On second thought, the old woman was maybe Mother Hubbard. She did say "Call me Mother" when introduced at the dinner table. And that dog did come out of a cupboard...
posted by the webmistress at 9:21 PM on December 4, 2020


Most episodes this season have stayed further away from direct Coen Brothers references than previous seasons have, in my opinion. I mean aside from the general Miller's Crossing vibe, what with this season and it both being "a handsome [movie] about men in hats."

"That had a very Barton Fink vibe"

Totally. If you listen closely in the scene where Satchel closes himself in the room once the Rabbi doesn't come back you'll hear the air pressure sound as the door closes, same as happened every time Barton opened or closed doors in the hotel.

"you did notice that the hotel was the Barton Arms?"
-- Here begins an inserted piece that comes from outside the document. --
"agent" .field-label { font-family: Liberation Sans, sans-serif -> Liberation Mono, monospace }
Fun fact that you probably already know: the Coen Brothers were writing Miller's Crossing, a spiderweb movie of double-crosses and plot entaglements. They developed writer's block during the scripting so they put it aside and wrote a movie about a New Yorker moving to Hollywood and dealing with writer's block (our aforementioned friend Barton Fink). Once they had that out of the way they returned to Miller's Crossing. The protagonist Tom Regan's apartment in Miller's Crossing is named The Barton Arms because of this.
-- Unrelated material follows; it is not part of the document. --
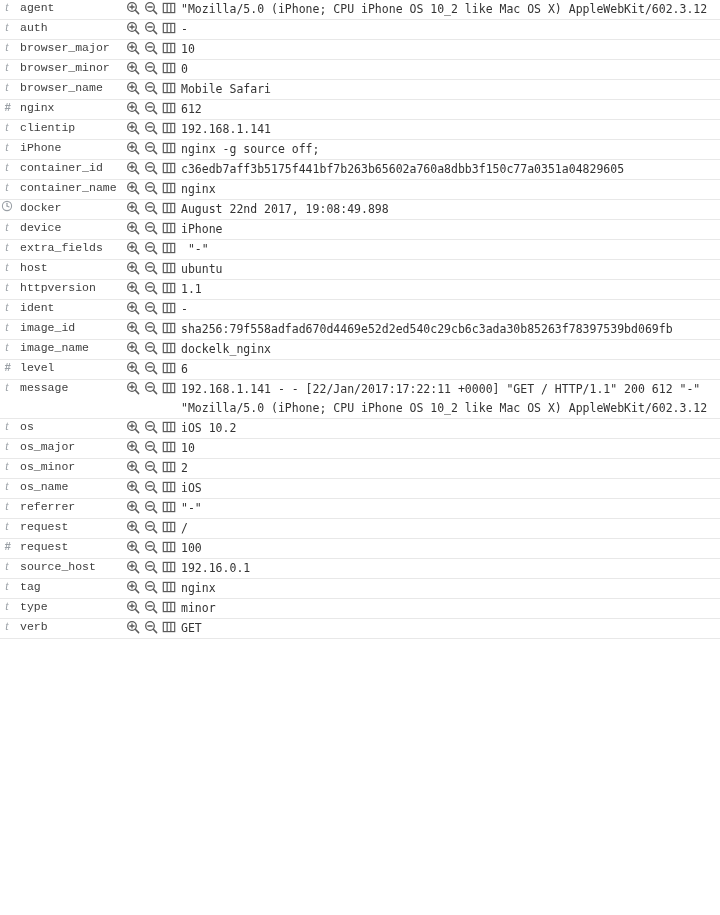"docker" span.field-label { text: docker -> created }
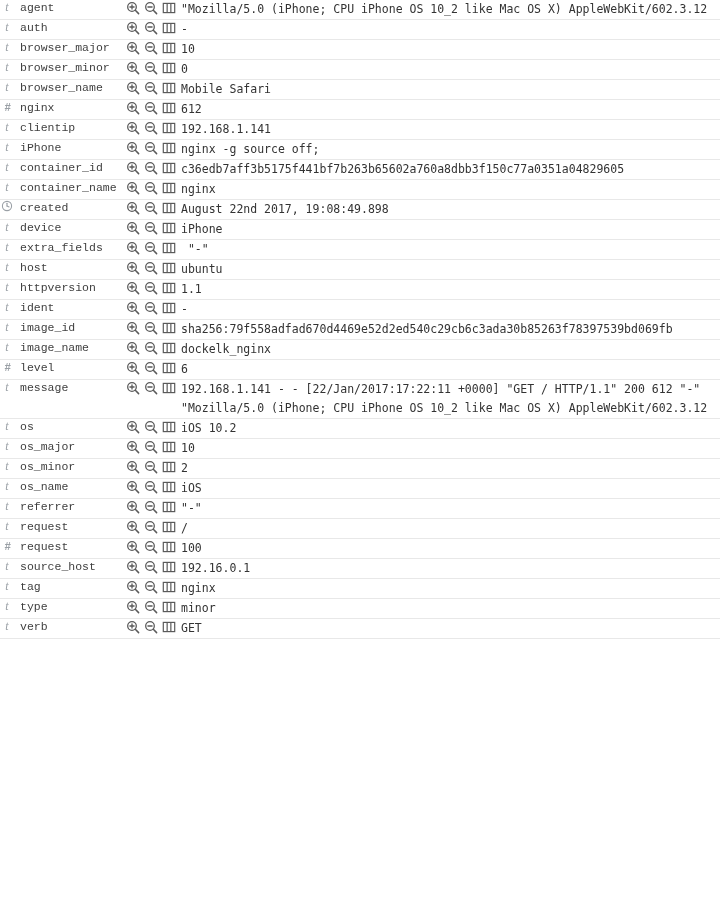"August 22nd 2017, 19:08:49.898" span.value-text { text: August -> November }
So as long as we're in the discussion of this episode having the pile of Coen tributes: it opens with the true Fargo-the-movie theme, a Carter Burwell adaptation of a Norwegian folk tune called 'The Lost Sheep'. During the first season of Fargo I felt like the showrunners had instructed the music folks to write something as close to the Fargo theme as possible without actually touching it, and to me it was maddening, like an itch I couldn't scratch. So in the final episode of S01 when their homage finally resolved itself into the real Fargo theme it was truly cathartic (for me). I felt similarly when I saw this episode and heard that they were really using the tune. So it had me thinking of the Coen Brothers the whole time.
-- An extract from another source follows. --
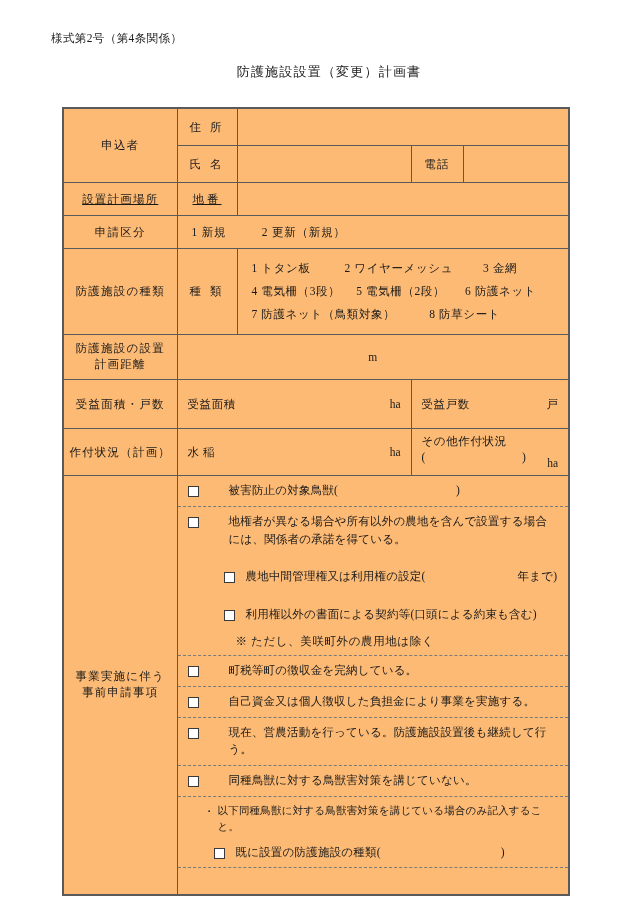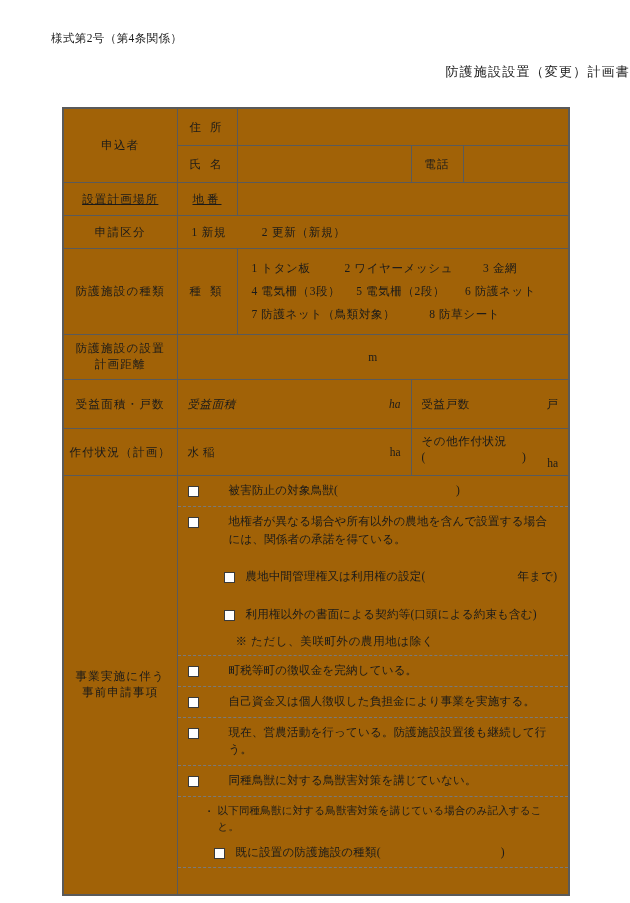"防護施設設置（変更）計画書" .doc-title { text-align: right -> center }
"The young girl and her Uncle was a real mindfuck for me. I couldn't get my head out of the "he's a pedo" gutter long enough to come up with who they might be in nursery rhyme land."

My thoughts went to their adaptation of True Grit where a grizzled older fellow with an eye patch looking out for a younger lady. In the movie Rooster refers to Maddie as 'sister' so I assume they went with niece here so as to keep it from being too on-the-nose.

"The bandaged man was Ira Amyx, who played Milligan's father in episode one, and his teen helper was Aaron Lamm who played Ari Moskowitz."

This one's tenuous but the scene did remind me of parts of Intolerable Cruelty where George Clooney's lawyer character Miles Massey has to visit his firm's senior partner who is ancient, all tied up to tubes and looking horrible [clip]. Okay maybe it's a stretch.

And aside from the very clear Wizard of Oz reference I thought the end also echoed A Serious Man. Rabbi's question to the sign man "Hey! What the heck does that even mean?!" Sign man: "Could be a statement as to the underlying unreliability of time. Or! A testimony along the lines of 'Seize the day!' ... they don't pay me to write 'em" is just about A Serious Man in a nutshell, what with its exploration of Shrodinger's Cat and "Please. Accept the mystery" from Clive's (the student's) father. And then the end with a tornado coming down as if God himself is saying "who are you to question how this is all going to play out, or what it was all about in the first place?"

anyway those are the references that popped into my head while I was watching it. I really really enjoyed this episode.
posted by komara at 7:36 PM on December 7, 2020 [4 favorites]


This is a theme that the Coen Bros do A LOT, this person-who-is-an-agent-of-God. There are these (apparently) supernatural antagonists in Raising Arizona, Barton Fink, Hudsucker Proxy, No Country for Old Men. There's the tornado at the end of A Serious Man. Often they get written off at the end, as NOT supernatural, but that is almost always from the POV of some character who just Doesn't Get It.

The tornado in this ep is absolutely a stand-in for god, giving people what they deserve. Whether we think it's "fair" or not, says more about us than anything else.